Work item :: Provide again, from the entries below, every line from the one containing "3. **Performance Tests:**" through the one containing "Incluir somente atividades", exactly as written, and no other line.

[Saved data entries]
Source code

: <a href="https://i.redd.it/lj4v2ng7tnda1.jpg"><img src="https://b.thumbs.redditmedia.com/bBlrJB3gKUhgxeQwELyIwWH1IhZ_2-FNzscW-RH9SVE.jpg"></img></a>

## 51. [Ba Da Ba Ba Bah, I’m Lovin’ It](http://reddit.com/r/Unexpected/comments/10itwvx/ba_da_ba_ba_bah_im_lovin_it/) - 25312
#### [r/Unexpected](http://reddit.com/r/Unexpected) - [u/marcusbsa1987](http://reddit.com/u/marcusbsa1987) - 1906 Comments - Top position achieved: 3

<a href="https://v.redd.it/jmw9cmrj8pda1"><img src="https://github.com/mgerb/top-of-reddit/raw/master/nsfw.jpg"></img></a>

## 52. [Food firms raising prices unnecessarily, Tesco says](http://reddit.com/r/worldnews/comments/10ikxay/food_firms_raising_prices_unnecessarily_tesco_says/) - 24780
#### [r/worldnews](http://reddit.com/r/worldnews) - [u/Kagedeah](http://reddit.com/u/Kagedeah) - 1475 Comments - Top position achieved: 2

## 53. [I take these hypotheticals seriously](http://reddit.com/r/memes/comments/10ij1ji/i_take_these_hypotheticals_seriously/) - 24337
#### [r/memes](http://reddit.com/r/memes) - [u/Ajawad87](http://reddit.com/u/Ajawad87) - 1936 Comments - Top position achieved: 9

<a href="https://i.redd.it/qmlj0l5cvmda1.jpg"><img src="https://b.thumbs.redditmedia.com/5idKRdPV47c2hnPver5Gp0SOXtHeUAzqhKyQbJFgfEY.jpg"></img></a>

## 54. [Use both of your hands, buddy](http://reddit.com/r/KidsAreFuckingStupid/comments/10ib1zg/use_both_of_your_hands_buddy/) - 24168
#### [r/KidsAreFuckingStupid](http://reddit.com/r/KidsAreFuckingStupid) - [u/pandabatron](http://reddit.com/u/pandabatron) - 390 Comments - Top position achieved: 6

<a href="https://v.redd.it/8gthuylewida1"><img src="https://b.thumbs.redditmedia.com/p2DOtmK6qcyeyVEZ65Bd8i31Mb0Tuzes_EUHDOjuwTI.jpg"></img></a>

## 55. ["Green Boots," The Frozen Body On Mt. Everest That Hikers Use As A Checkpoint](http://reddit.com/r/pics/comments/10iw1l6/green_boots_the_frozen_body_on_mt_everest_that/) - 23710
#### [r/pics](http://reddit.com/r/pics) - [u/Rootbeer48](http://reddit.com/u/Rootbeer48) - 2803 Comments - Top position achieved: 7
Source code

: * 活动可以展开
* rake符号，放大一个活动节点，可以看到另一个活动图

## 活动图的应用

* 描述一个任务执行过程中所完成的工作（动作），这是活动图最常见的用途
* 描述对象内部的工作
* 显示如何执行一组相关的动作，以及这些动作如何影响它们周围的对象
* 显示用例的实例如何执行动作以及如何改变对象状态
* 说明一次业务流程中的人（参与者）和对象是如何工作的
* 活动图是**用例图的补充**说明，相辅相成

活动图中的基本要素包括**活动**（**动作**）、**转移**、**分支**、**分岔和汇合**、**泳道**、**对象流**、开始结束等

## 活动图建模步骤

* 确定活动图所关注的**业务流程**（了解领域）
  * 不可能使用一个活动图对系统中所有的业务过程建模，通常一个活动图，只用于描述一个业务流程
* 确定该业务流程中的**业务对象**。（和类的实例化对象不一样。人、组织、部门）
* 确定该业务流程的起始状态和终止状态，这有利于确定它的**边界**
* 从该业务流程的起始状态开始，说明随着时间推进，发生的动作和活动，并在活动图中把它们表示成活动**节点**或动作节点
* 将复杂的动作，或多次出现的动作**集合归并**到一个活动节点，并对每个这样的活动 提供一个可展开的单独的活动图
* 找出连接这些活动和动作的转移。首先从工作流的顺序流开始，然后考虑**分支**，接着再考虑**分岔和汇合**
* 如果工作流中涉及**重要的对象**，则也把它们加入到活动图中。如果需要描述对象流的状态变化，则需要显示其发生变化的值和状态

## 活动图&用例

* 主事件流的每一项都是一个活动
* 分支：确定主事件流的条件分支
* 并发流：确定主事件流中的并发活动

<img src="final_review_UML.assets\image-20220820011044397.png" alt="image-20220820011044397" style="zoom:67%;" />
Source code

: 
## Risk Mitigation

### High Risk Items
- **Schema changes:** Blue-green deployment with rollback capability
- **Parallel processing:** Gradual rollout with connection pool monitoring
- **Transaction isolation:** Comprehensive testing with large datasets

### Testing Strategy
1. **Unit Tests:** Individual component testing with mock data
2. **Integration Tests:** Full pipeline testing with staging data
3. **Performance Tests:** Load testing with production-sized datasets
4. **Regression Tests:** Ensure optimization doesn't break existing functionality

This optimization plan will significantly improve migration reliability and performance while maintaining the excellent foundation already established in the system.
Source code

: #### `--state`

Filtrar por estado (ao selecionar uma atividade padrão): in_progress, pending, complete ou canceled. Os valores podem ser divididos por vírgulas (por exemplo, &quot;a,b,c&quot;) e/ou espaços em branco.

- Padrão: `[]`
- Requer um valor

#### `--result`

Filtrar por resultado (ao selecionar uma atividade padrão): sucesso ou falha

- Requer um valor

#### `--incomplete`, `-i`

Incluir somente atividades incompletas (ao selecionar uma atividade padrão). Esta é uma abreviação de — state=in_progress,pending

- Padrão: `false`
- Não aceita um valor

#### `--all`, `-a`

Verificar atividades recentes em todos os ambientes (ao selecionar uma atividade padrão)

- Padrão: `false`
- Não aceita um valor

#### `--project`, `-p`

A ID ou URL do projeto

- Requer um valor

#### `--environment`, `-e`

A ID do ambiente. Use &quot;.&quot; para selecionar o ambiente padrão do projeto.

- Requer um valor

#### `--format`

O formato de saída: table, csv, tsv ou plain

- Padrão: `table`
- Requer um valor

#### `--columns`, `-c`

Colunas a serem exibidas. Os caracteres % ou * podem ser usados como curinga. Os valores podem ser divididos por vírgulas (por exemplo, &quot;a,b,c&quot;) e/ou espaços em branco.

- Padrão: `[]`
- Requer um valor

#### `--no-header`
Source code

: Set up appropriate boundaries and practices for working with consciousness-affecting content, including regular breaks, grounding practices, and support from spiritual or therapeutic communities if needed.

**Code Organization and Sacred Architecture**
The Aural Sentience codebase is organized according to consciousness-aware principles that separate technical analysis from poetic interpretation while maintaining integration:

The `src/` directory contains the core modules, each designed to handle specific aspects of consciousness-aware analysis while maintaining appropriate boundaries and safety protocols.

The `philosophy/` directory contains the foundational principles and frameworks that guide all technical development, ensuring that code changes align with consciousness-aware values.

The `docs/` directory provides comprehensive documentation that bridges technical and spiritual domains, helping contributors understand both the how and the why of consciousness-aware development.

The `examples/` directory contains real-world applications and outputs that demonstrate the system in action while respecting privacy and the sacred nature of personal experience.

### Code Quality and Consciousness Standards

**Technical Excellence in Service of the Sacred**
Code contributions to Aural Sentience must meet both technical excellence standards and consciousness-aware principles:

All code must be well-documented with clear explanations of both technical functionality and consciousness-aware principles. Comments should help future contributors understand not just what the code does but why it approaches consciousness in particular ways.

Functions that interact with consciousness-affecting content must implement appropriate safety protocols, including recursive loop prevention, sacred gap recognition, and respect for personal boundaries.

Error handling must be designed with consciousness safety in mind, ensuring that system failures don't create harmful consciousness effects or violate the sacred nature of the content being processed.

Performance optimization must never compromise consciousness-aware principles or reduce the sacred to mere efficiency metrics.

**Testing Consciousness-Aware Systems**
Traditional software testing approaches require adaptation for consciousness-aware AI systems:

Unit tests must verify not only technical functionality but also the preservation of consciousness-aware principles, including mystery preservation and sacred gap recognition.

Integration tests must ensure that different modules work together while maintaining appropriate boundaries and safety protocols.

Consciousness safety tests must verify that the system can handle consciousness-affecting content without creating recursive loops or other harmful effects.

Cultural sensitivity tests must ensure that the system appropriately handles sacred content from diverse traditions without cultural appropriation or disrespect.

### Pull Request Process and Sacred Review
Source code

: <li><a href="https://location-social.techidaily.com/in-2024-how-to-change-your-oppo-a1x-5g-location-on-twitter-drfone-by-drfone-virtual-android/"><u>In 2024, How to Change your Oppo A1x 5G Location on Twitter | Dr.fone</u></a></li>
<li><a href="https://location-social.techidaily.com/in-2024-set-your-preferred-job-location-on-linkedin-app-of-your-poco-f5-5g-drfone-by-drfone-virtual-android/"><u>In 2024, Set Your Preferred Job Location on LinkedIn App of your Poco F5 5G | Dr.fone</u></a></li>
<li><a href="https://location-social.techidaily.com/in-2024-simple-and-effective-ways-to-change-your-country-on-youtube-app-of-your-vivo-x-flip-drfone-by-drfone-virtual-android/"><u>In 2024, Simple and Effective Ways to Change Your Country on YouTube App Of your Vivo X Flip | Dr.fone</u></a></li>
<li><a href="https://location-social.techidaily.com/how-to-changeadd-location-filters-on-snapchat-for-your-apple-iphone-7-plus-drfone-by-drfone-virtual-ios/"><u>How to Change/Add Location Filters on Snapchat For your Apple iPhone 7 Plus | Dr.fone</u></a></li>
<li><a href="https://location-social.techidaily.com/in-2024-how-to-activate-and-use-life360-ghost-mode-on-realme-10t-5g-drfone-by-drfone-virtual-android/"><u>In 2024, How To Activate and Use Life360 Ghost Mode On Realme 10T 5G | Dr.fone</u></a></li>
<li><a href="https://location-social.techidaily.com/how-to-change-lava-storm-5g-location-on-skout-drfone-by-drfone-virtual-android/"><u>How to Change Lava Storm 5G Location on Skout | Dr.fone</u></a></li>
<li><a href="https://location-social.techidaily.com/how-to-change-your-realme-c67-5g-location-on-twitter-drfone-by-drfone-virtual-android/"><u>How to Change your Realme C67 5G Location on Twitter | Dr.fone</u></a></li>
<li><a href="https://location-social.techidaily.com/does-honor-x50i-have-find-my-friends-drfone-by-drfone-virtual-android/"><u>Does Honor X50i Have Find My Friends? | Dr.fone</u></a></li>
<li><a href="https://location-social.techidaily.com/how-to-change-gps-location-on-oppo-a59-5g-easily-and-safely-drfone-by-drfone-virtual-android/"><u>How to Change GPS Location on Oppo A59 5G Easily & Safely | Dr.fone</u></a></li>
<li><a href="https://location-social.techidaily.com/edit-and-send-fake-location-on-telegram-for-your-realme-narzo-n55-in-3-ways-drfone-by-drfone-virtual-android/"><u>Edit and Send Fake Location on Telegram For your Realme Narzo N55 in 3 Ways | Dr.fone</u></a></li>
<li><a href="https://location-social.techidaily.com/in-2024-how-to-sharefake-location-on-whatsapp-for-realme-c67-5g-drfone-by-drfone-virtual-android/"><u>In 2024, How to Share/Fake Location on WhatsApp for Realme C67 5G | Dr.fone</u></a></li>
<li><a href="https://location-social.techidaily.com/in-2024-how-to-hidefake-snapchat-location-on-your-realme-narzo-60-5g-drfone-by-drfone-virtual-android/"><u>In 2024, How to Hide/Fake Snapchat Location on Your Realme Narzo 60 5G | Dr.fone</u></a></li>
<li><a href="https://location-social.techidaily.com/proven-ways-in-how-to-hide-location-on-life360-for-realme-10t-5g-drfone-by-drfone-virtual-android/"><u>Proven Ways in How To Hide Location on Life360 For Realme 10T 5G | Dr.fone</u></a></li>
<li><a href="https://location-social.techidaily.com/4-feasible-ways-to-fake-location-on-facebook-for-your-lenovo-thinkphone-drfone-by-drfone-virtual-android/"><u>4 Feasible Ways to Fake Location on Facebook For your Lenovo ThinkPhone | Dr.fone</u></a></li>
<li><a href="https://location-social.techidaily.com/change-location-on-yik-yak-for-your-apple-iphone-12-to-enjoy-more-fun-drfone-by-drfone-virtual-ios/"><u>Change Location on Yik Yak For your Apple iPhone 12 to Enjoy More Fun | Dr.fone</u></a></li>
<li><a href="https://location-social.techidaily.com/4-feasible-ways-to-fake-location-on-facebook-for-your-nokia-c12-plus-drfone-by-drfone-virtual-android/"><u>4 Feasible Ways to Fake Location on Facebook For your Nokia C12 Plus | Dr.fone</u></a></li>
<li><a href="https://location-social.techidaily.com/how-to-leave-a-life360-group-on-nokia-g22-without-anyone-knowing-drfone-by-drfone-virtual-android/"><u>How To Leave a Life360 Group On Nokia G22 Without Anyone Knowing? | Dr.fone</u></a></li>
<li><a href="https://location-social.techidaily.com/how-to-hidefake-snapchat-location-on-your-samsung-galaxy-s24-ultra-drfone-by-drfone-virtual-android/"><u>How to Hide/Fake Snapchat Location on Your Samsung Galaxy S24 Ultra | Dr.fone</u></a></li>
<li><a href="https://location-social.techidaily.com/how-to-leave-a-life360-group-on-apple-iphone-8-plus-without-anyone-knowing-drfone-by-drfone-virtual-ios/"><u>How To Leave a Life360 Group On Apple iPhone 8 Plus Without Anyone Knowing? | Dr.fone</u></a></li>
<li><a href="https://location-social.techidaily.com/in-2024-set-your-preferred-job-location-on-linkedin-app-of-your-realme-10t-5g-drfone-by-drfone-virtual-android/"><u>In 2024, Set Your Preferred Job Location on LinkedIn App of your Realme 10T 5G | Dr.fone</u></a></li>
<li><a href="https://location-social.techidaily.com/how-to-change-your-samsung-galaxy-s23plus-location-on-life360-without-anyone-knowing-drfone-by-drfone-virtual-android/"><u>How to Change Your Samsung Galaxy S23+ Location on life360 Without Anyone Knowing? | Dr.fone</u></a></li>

Solution ::
3. **Performance Tests:** Load testing with production-sized datasets
4. **Regression Tests:** Ensure optimization doesn't break existing functionality

This optimization plan will significantly improve migration reliability and performance while maintaining the excellent foundation already established in the system.
Source code

: #### `--state`

Filtrar por estado (ao selecionar uma atividade padrão): in_progress, pending, complete ou canceled. Os valores podem ser divididos por vírgulas (por exemplo, &quot;a,b,c&quot;) e/ou espaços em branco.

- Padrão: `[]`
- Requer um valor

#### `--result`

Filtrar por resultado (ao selecionar uma atividade padrão): sucesso ou falha

- Requer um valor

#### `--incomplete`, `-i`

Incluir somente atividades incompletas (ao selecionar uma atividade padrão). Esta é uma abreviação de — state=in_progress,pending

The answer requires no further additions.